### PROBLEM DESCRIPTION
Please give back only the lines below from the one containing "Miami-Dade County Office" to the one containing "Phone: (305) 375-1946 ◆ Fax: (305) 579-2656", each repeated word for word, both ends included.

(Page-level text extractions)
▶

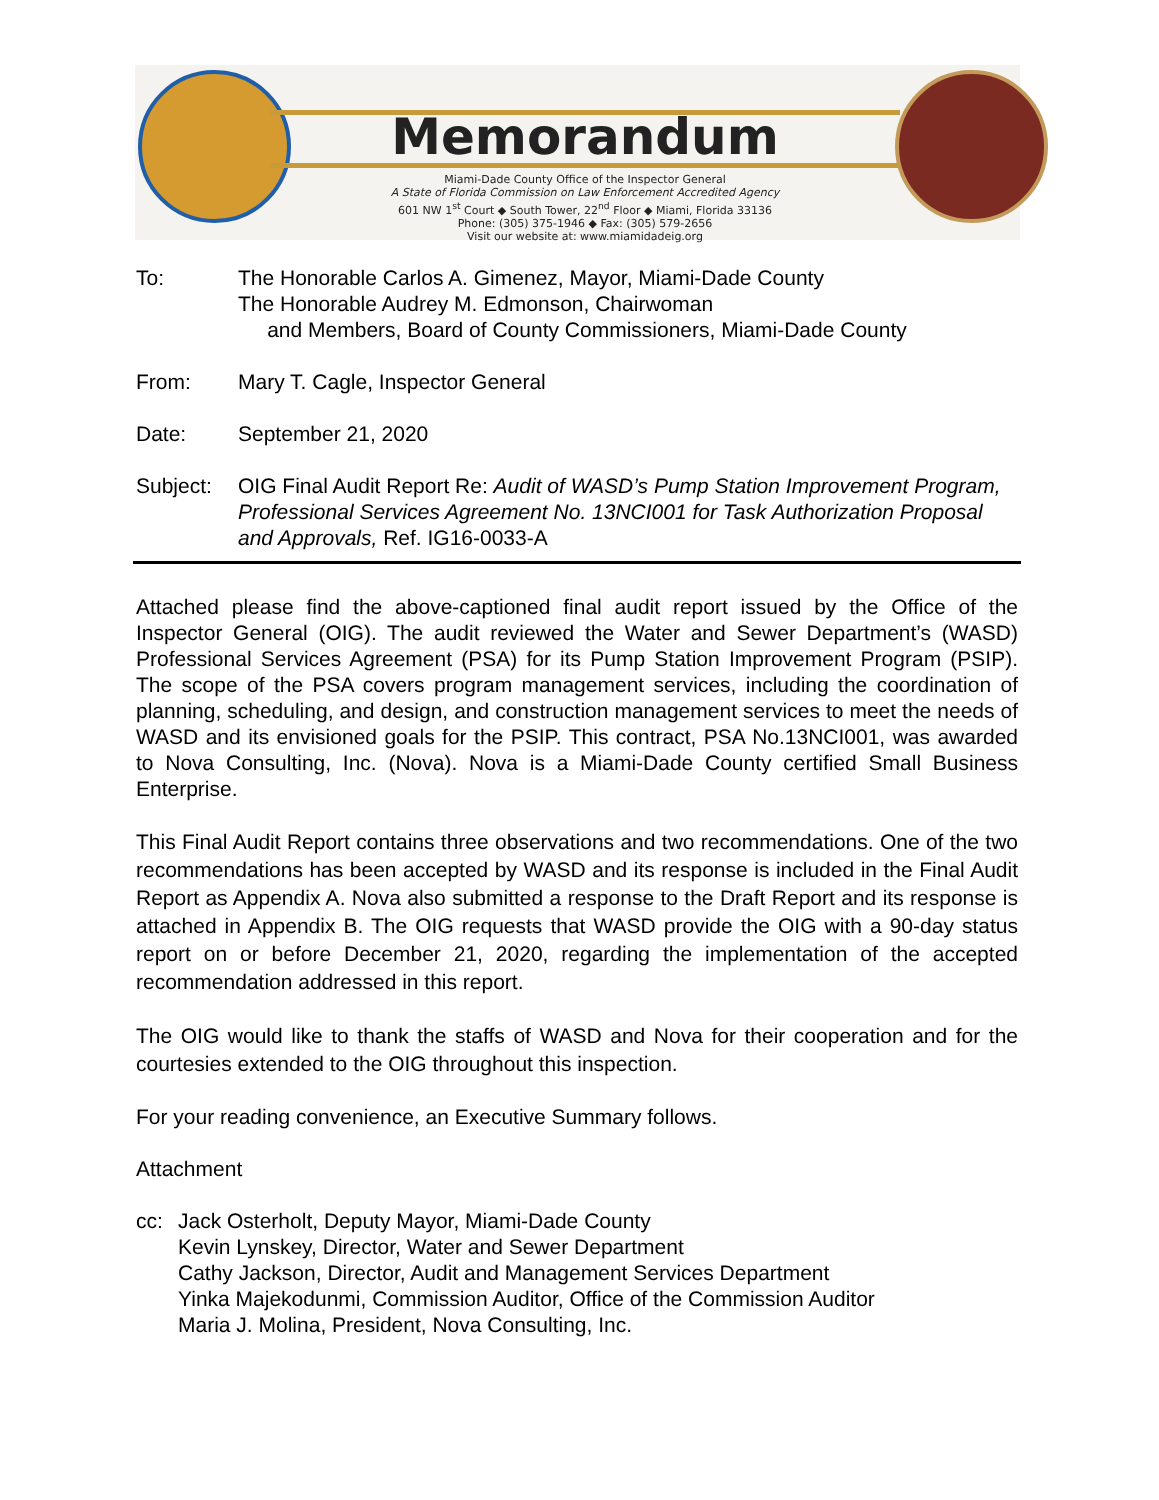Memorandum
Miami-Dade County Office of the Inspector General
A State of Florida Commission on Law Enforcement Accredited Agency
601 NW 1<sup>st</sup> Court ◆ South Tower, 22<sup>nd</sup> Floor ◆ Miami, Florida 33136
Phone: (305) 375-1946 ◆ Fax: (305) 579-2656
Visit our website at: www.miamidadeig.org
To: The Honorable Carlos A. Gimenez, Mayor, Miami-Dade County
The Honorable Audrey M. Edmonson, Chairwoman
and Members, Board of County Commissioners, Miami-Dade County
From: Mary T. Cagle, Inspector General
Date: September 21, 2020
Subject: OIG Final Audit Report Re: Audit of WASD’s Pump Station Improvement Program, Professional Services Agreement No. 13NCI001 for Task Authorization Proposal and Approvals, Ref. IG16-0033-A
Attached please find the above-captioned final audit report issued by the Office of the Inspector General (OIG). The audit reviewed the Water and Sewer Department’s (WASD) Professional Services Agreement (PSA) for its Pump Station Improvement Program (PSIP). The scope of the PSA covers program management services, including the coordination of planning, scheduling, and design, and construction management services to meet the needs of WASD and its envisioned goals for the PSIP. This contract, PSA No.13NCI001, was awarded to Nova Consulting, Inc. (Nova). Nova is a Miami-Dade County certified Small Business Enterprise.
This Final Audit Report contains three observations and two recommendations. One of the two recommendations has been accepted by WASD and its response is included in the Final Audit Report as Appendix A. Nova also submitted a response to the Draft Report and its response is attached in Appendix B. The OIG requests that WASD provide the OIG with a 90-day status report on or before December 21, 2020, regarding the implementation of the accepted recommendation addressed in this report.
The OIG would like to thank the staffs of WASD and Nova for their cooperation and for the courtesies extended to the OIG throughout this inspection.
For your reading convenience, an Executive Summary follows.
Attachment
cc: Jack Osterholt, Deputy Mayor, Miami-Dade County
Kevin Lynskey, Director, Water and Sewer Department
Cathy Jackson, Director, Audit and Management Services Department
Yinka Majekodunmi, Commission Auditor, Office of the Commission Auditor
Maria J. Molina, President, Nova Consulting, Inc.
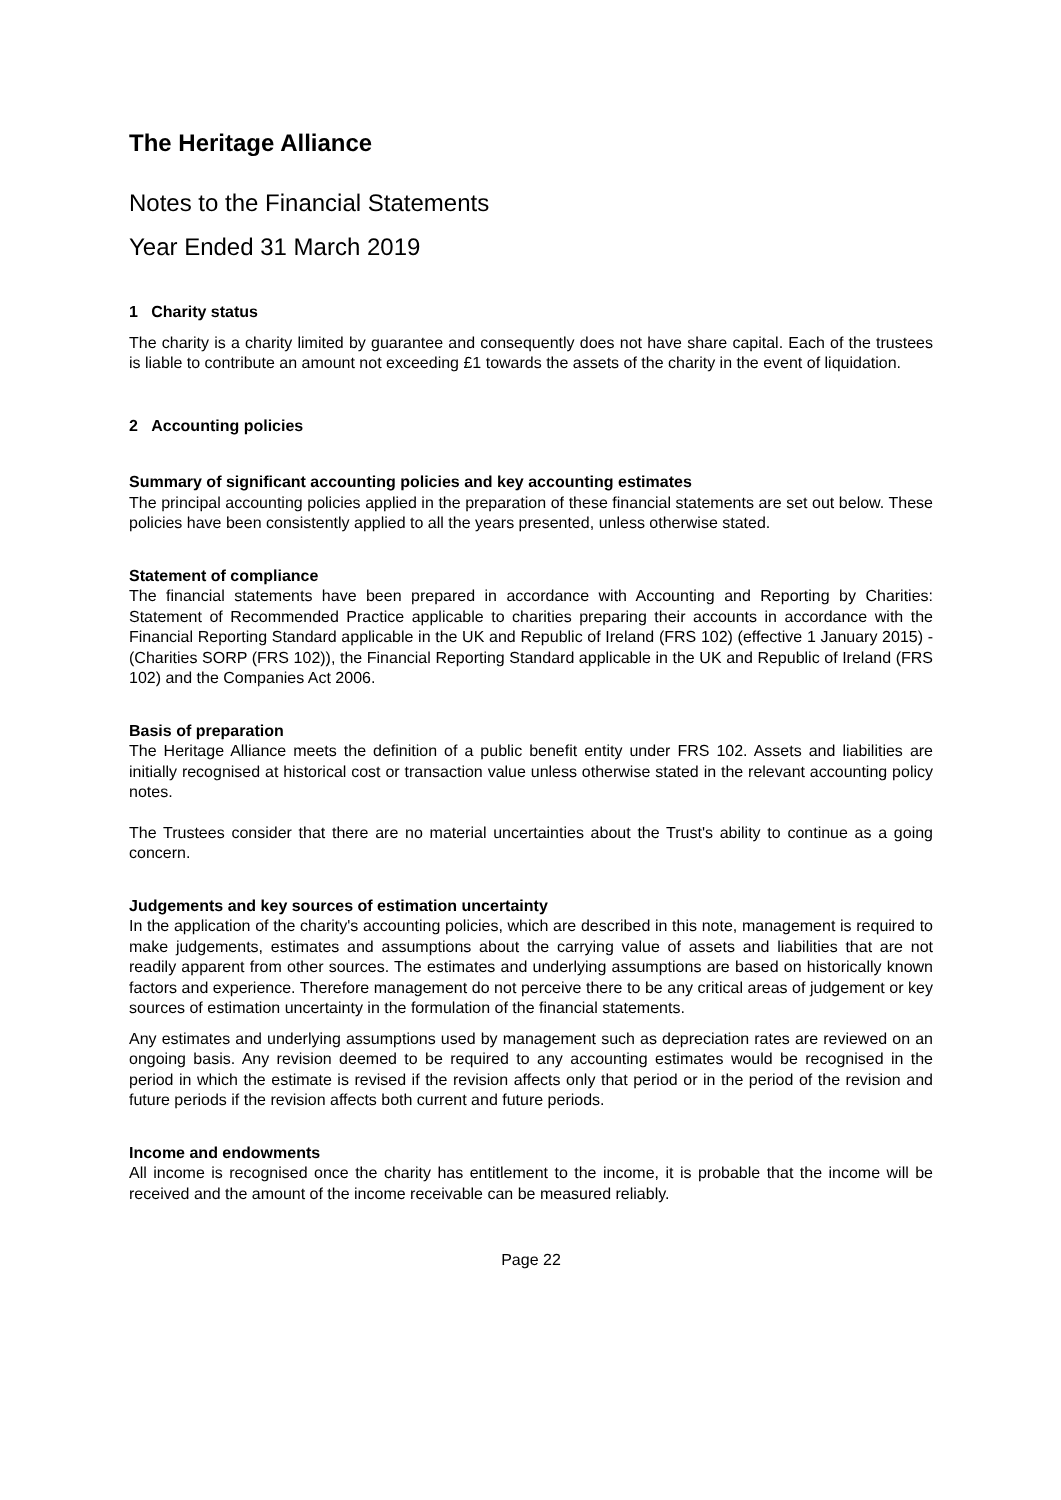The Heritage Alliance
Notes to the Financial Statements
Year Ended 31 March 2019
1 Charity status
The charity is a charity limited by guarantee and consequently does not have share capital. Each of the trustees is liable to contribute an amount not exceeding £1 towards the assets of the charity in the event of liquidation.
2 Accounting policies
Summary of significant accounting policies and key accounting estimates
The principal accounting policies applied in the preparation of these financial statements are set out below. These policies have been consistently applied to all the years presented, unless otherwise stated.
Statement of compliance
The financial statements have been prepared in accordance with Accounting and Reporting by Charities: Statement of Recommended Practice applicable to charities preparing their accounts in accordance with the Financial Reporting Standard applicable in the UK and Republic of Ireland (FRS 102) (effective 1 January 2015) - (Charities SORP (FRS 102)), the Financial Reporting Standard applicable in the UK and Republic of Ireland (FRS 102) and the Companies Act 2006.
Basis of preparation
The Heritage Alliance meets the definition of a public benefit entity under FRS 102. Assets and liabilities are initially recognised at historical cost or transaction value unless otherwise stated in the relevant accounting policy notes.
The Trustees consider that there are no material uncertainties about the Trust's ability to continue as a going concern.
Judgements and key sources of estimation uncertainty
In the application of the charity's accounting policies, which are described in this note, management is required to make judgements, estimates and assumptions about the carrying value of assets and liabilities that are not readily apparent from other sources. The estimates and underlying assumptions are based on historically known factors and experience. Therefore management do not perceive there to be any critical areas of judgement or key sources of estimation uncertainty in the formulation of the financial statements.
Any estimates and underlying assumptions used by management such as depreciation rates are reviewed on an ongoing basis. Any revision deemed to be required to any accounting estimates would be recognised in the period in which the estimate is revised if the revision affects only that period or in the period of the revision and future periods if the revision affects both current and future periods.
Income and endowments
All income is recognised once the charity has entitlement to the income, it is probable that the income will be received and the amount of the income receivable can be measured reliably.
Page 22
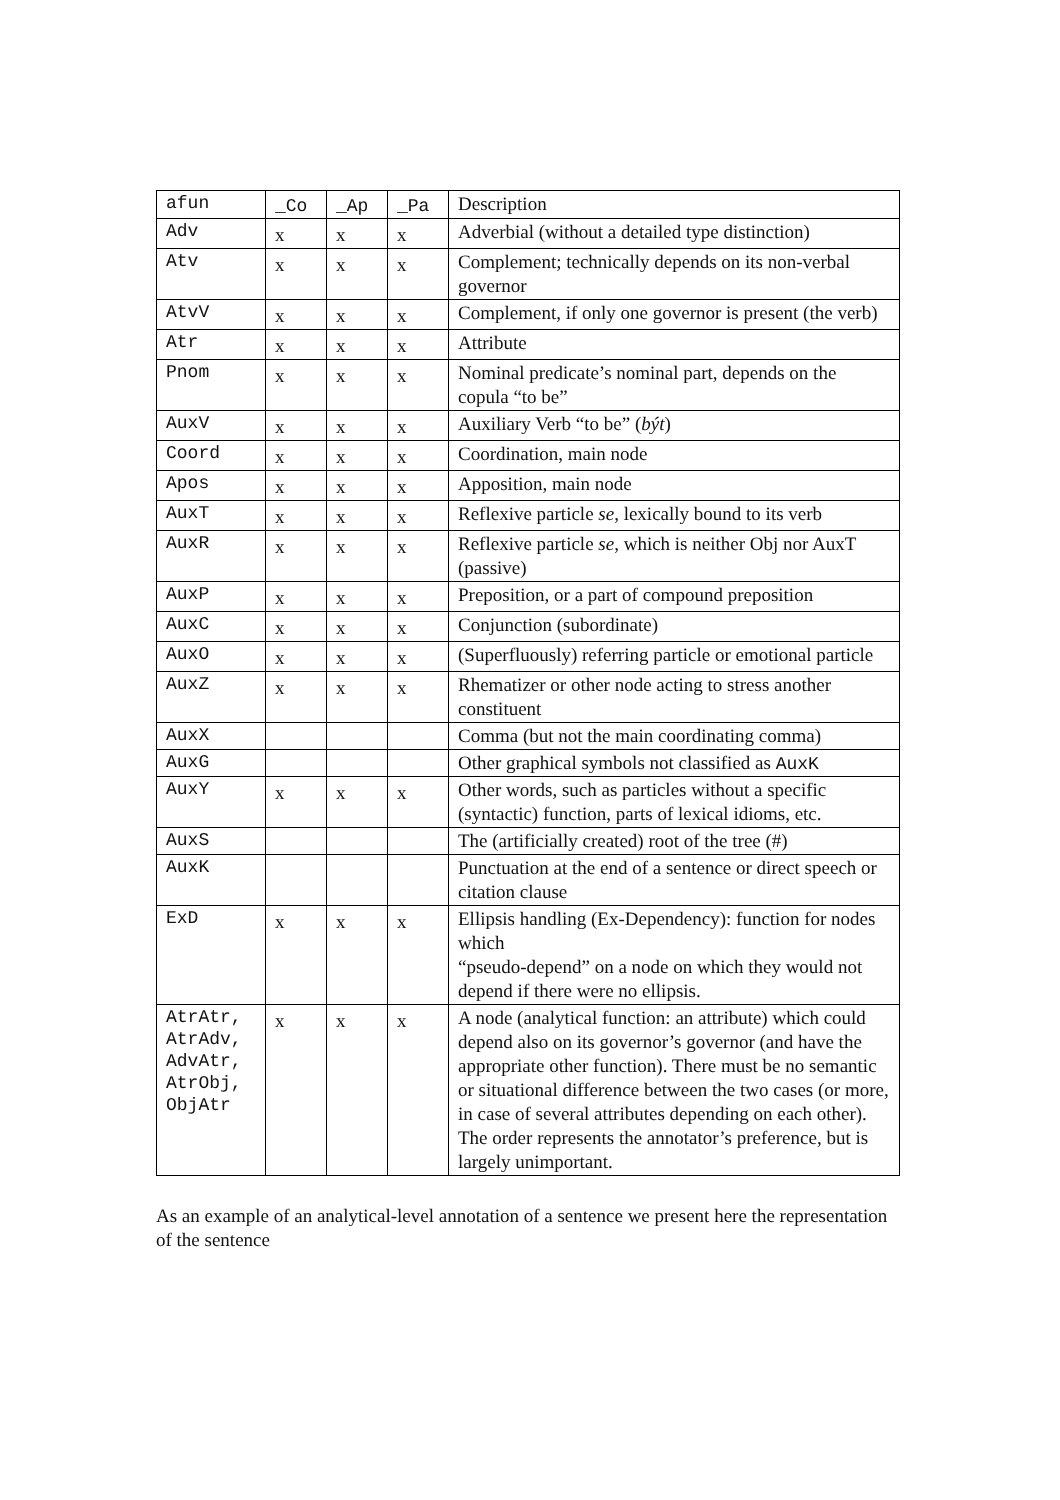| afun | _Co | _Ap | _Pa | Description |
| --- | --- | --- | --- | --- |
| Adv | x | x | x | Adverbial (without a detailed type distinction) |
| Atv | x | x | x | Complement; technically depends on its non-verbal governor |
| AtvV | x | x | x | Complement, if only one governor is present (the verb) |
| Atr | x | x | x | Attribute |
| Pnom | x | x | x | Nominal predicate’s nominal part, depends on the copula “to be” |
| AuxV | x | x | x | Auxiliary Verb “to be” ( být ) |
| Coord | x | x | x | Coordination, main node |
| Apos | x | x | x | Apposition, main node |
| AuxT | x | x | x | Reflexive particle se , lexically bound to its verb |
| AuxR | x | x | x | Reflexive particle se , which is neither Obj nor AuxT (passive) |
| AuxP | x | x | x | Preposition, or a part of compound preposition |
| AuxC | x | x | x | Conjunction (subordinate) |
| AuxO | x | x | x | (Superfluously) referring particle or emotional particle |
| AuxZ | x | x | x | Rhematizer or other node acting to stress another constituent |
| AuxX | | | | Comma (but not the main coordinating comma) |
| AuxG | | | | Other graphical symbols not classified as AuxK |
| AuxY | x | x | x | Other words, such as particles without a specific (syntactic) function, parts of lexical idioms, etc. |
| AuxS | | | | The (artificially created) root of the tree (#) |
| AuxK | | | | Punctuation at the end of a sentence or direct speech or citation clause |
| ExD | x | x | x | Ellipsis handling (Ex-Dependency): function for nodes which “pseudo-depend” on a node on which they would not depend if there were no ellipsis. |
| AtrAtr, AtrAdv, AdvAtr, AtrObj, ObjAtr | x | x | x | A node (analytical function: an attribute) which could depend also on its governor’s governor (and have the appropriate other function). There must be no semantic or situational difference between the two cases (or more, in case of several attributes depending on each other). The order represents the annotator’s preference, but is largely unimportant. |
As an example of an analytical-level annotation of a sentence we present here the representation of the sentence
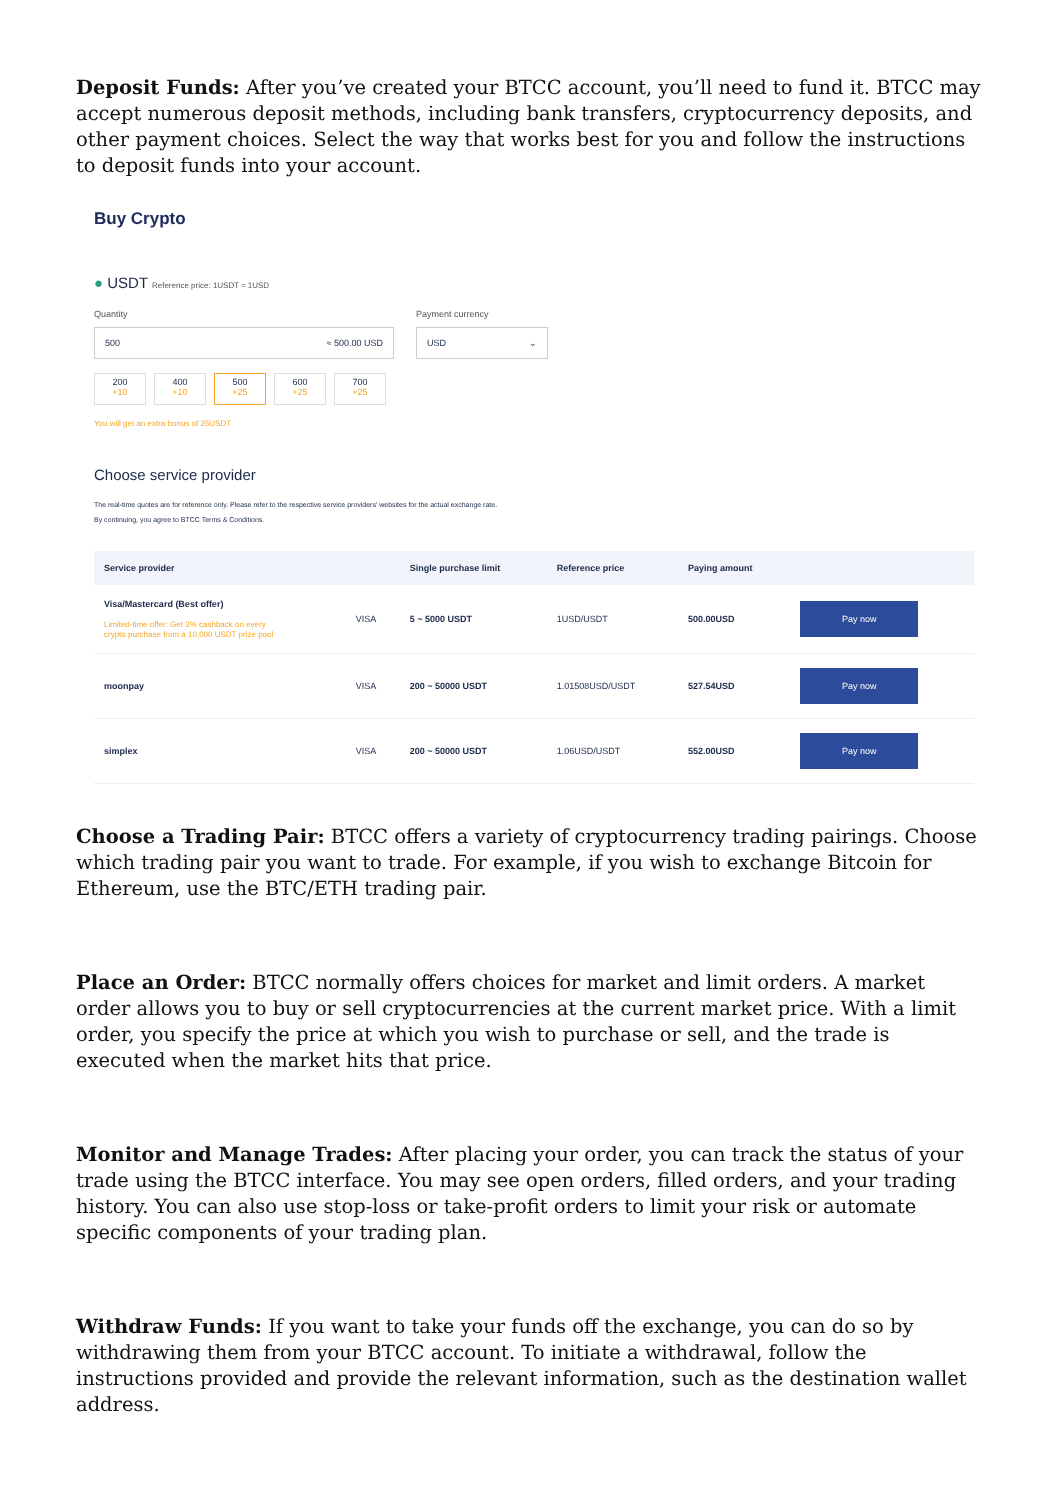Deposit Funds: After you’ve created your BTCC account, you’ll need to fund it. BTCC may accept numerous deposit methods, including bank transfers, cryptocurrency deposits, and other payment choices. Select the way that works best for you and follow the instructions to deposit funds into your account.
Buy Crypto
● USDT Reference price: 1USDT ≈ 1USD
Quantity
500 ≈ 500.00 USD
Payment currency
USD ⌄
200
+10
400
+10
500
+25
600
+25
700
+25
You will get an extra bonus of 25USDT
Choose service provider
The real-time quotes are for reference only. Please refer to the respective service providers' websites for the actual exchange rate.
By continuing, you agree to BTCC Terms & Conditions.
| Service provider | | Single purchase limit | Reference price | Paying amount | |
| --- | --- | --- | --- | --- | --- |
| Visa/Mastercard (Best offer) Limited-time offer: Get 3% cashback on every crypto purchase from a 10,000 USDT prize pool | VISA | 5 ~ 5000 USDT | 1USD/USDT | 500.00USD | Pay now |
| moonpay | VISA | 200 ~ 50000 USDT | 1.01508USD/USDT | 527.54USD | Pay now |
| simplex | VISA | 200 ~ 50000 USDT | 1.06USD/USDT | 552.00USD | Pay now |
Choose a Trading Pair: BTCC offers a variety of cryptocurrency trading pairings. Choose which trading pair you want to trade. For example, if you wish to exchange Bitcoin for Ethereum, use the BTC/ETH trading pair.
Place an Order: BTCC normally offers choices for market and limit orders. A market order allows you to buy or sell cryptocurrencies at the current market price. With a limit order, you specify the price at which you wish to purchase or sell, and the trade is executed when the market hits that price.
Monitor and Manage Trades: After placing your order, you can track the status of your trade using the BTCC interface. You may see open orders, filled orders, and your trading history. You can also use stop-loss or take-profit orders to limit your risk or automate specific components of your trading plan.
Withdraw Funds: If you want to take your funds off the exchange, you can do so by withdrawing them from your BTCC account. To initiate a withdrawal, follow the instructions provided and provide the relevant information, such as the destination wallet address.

◀

### TASK RESULT
Miami-Dade County Office of the Inspector General
A State of Florida Commission on Law Enforcement Accredited Agency
601 NW 1<sup>st</sup> Court ◆ South Tower, 22<sup>nd</sup> Floor ◆ Miami, Florida 33136
Phone: (305) 375-1946 ◆ Fax: (305) 579-2656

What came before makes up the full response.